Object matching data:
********************
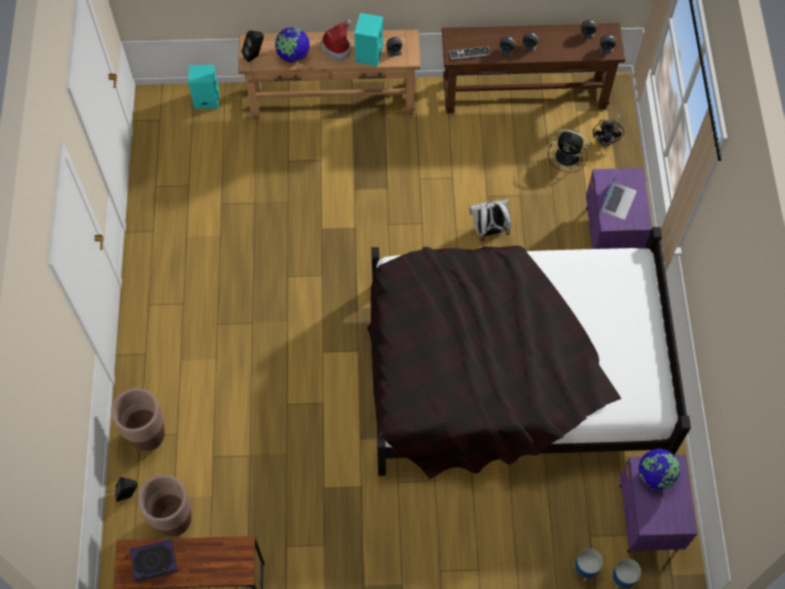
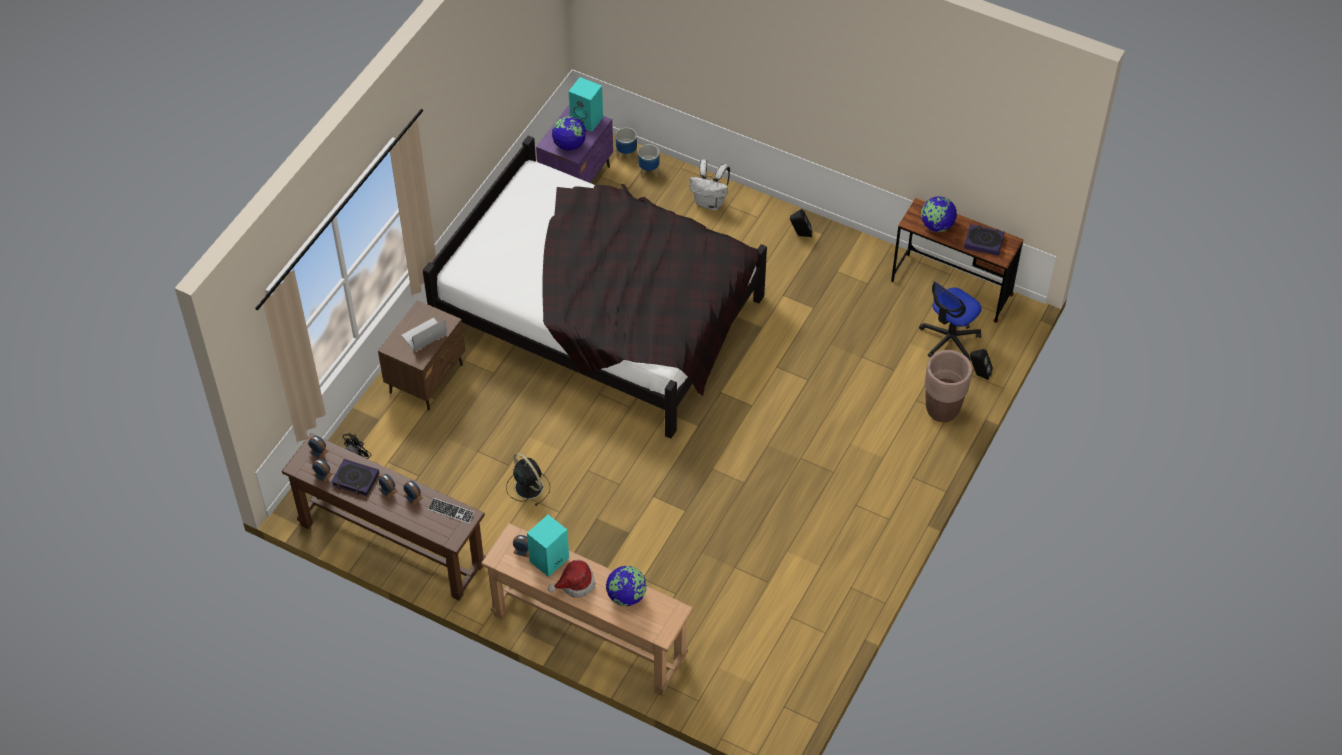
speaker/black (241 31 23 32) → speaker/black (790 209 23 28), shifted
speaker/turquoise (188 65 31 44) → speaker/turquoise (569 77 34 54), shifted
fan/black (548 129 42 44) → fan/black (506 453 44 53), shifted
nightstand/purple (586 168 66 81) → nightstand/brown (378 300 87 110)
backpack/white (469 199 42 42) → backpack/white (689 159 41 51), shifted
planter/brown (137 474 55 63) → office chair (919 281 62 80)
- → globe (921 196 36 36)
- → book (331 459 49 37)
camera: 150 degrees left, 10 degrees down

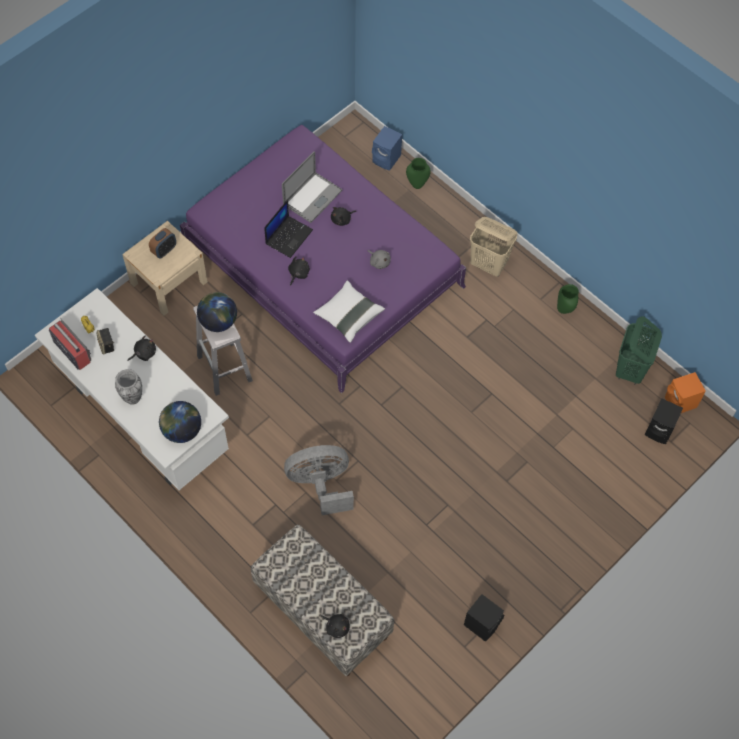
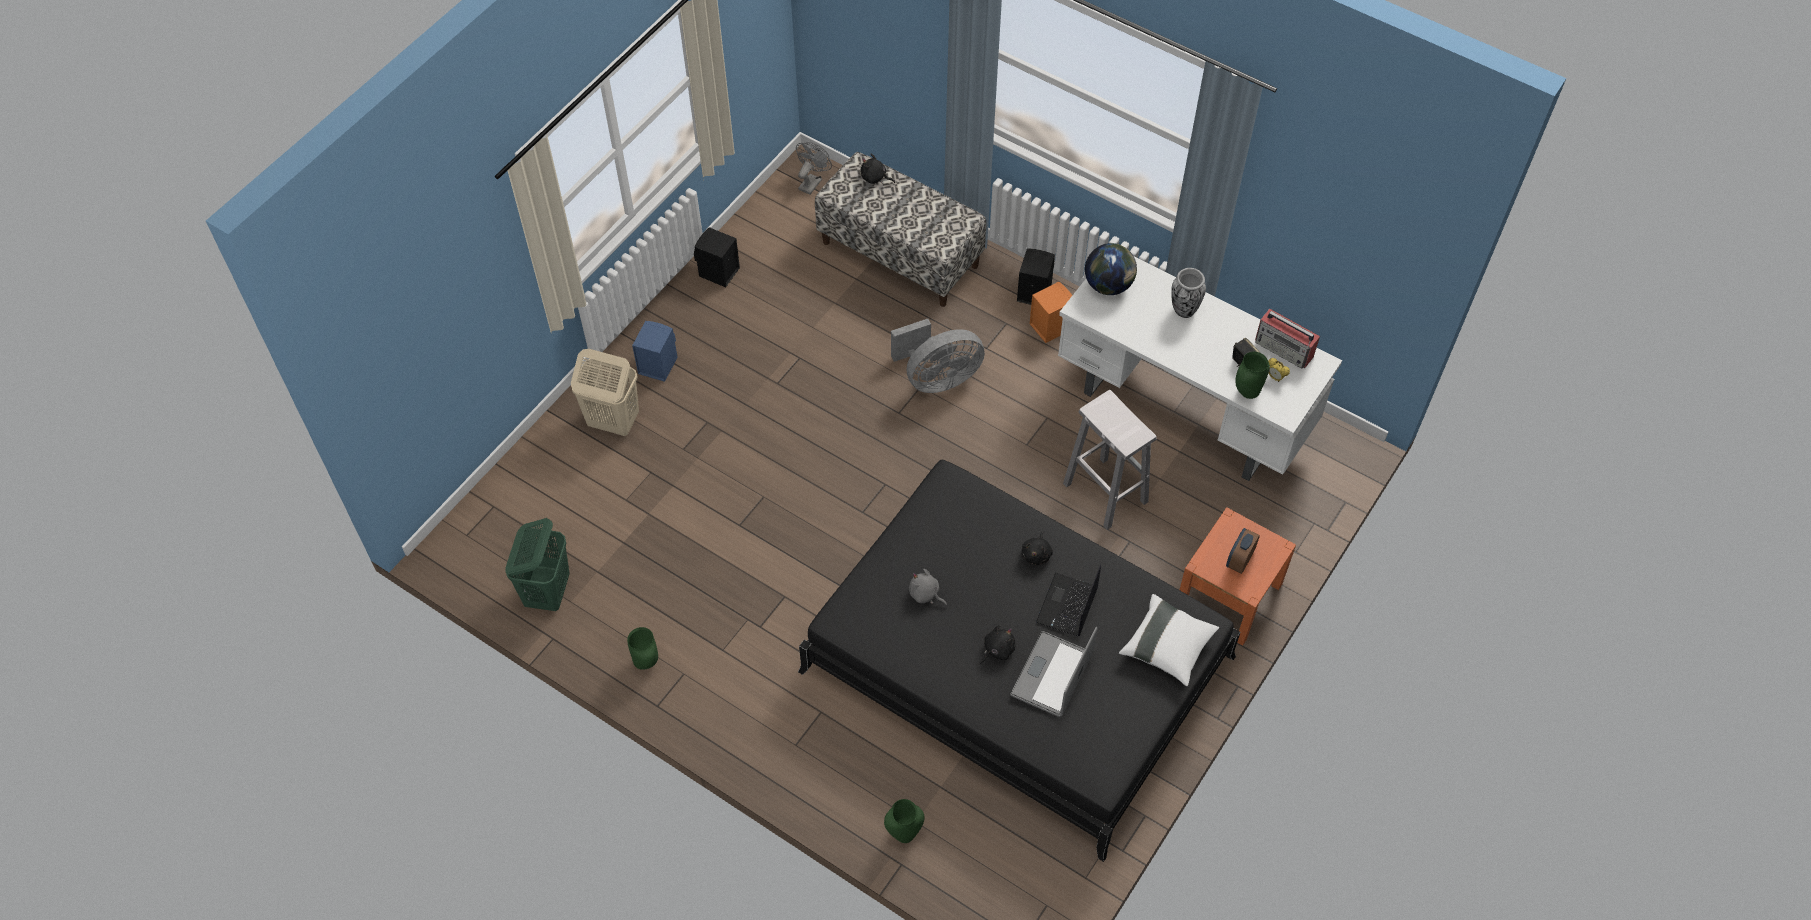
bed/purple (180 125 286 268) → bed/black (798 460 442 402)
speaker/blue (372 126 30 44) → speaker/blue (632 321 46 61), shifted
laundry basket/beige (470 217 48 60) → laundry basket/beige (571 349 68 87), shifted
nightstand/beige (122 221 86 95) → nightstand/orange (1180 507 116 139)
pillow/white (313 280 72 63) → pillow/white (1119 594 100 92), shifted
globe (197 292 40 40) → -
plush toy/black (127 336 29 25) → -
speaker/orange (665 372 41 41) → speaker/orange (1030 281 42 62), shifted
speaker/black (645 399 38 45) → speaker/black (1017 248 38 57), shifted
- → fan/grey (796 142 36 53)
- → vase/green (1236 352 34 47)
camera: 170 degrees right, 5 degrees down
********************
Task to complete: Scan the lines above for the word "brown", then copy each line that has it.

Result:
nightstand/purple (586 168 66 81) → nightstand/brown (378 300 87 110)
planter/brown (137 474 55 63) → office chair (919 281 62 80)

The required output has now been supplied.